I think a tank electric hot water heater has the best chance of saving you money over all. The up front cost is the least by far ($300-$500 if you can install it yourself) and annual operating costs should run in the $400 to $600 range. That means the equipment is going to pay for itself the first year. You'll be way ahead by the time the warranty expires in 6 years (or more). Even if you have to replace it every 7 years, a year after the warranty has expired, you'll be ahead of spending a grand per year on heating oil.
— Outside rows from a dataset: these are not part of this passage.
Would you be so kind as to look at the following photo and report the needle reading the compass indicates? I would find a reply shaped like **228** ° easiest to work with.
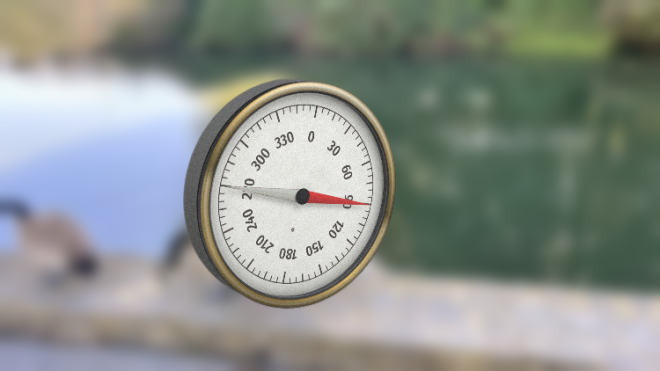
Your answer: **90** °
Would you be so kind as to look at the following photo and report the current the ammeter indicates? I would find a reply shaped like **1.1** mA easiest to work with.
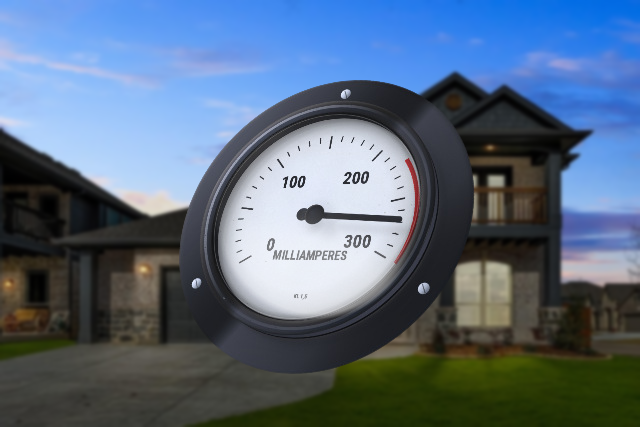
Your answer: **270** mA
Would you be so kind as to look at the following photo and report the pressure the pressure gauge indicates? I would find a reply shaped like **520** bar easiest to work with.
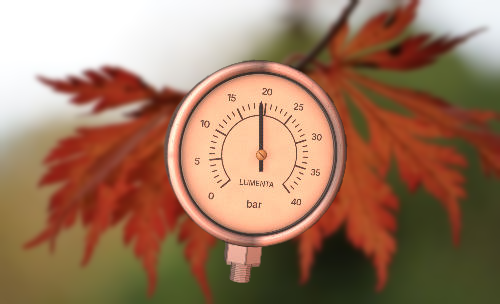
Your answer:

Again, all of this assumes you're referring to using a 275 gallon tank of oil per year and you have average DHW usage.


----------



## eclecticcottage (Aug 21, 2012)

We have a tankless LP unit at the Cottage, it was here when we bought the place.  We had meant for YEARS to replace the tank version at the Old House with one when the tank version went.  Don't you know, the effing thing went a week before we were supposed to close on the Cottage.  It got replaced by the cheapest tank version Lowes had (10% off coupon from them on top of it).  Back to the tankless-we LOVE it.  We have been hanging at 20% on the gauge on the LP tank since May and use it for both HW and our cooking stove.  You never run out of hot water and it's much more efficient than the NG tank version at the Old House.  No standing pilot.  I've seen them on CL for @ $400 used.  I think it's a worthy investment.  BUT...VENT IT properly!  They aren't meant to vent into an enclosed space.


----------